Saved data entries
*** Block opens ***
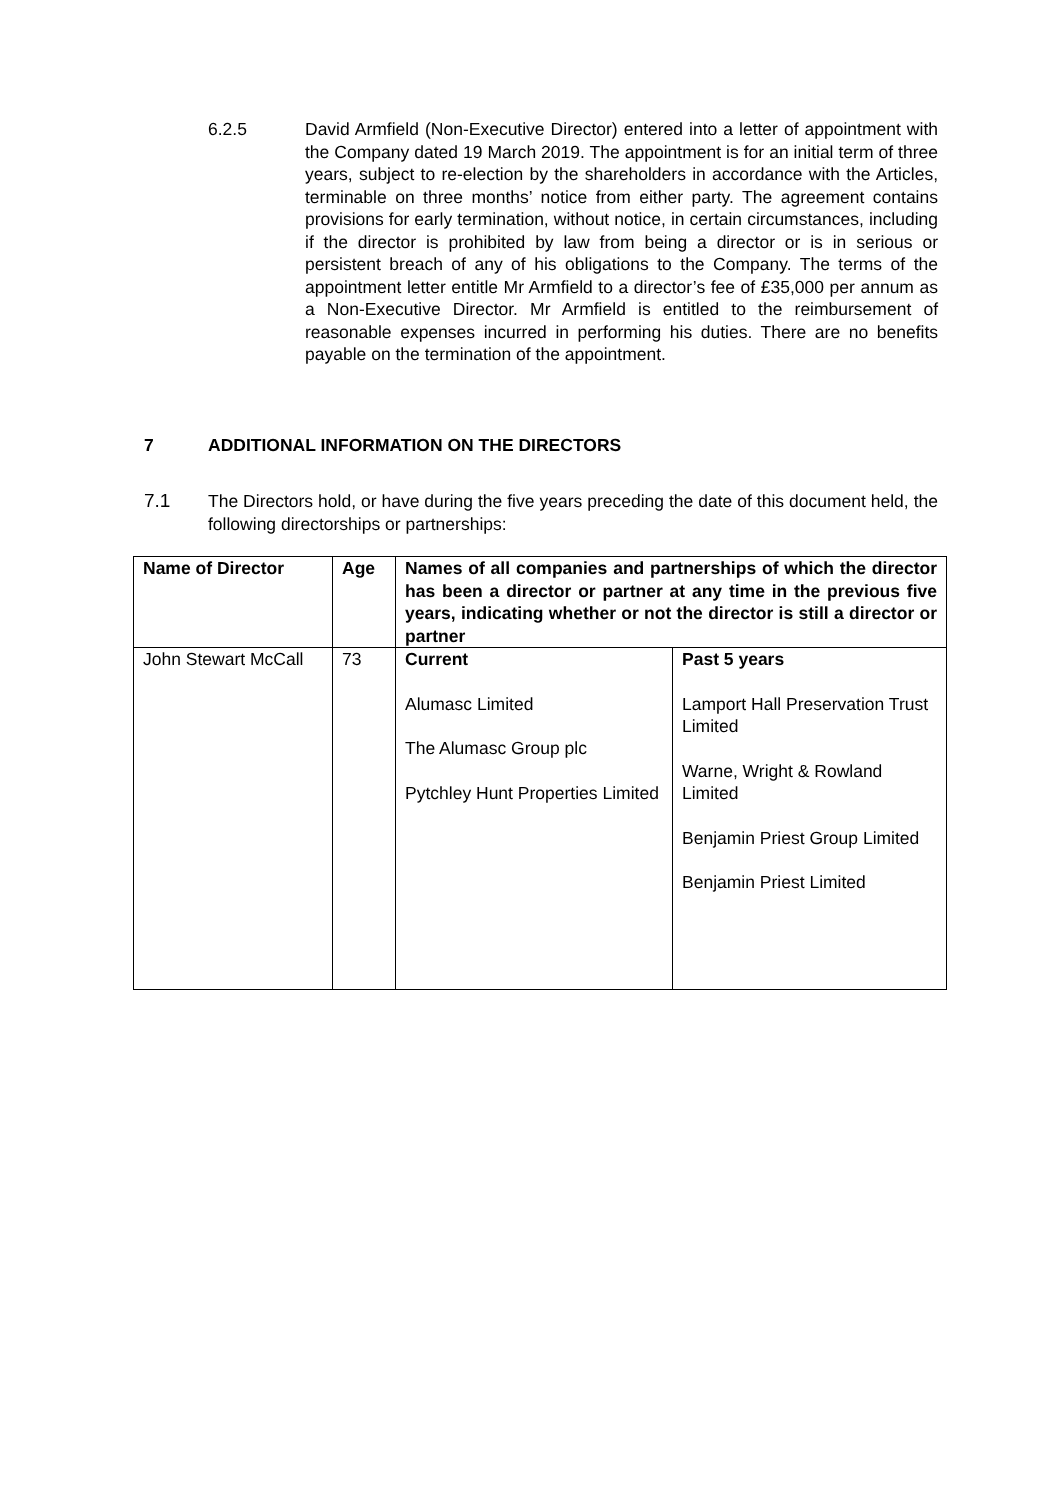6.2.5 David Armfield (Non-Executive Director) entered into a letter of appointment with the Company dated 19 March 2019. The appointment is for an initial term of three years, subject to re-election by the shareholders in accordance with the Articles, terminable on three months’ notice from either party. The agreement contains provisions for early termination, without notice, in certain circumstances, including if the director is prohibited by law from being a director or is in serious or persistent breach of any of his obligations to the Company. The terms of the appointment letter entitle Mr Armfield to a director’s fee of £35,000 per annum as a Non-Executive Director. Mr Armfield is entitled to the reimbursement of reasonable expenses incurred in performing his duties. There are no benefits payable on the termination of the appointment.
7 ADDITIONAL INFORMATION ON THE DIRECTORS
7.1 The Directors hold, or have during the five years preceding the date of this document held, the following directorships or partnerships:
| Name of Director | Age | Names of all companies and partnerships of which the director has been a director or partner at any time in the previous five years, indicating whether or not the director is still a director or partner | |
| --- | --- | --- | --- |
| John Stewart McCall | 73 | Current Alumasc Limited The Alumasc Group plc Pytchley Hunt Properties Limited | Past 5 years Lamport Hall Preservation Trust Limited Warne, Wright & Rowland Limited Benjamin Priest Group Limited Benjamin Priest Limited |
*** Block closes ***
> **What is being asked**: A word-for-word copy of every entry, with the pictures left out, is the required answer.

> **Solution to the problem**:
6.2.5 David Armfield (Non-Executive Director) entered into a letter of appointment with the Company dated 19 March 2019. The appointment is for an initial term of three years, subject to re-election by the shareholders in accordance with the Articles, terminable on three months’ notice from either party. The agreement contains provisions for early termination, without notice, in certain circumstances, including if the director is prohibited by law from being a director or is in serious or persistent breach of any of his obligations to the Company. The terms of the appointment letter entitle Mr Armfield to a director’s fee of £35,000 per annum as a Non-Executive Director. Mr Armfield is entitled to the reimbursement of reasonable expenses incurred in performing his duties. There are no benefits payable on the termination of the appointment.
7 ADDITIONAL INFORMATION ON THE DIRECTORS
7.1 The Directors hold, or have during the five years preceding the date of this document held, the following directorships or partnerships:
| Name of Director | Age | Names of all companies and partnerships of which the director has been a director or partner at any time in the previous five years, indicating whether or not the director is still a director or partner | |
| --- | --- | --- | --- |
| John Stewart McCall | 73 | Current Alumasc Limited The Alumasc Group plc Pytchley Hunt Properties Limited | Past 5 years Lamport Hall Preservation Trust Limited Warne, Wright & Rowland Limited Benjamin Priest Group Limited Benjamin Priest Limited |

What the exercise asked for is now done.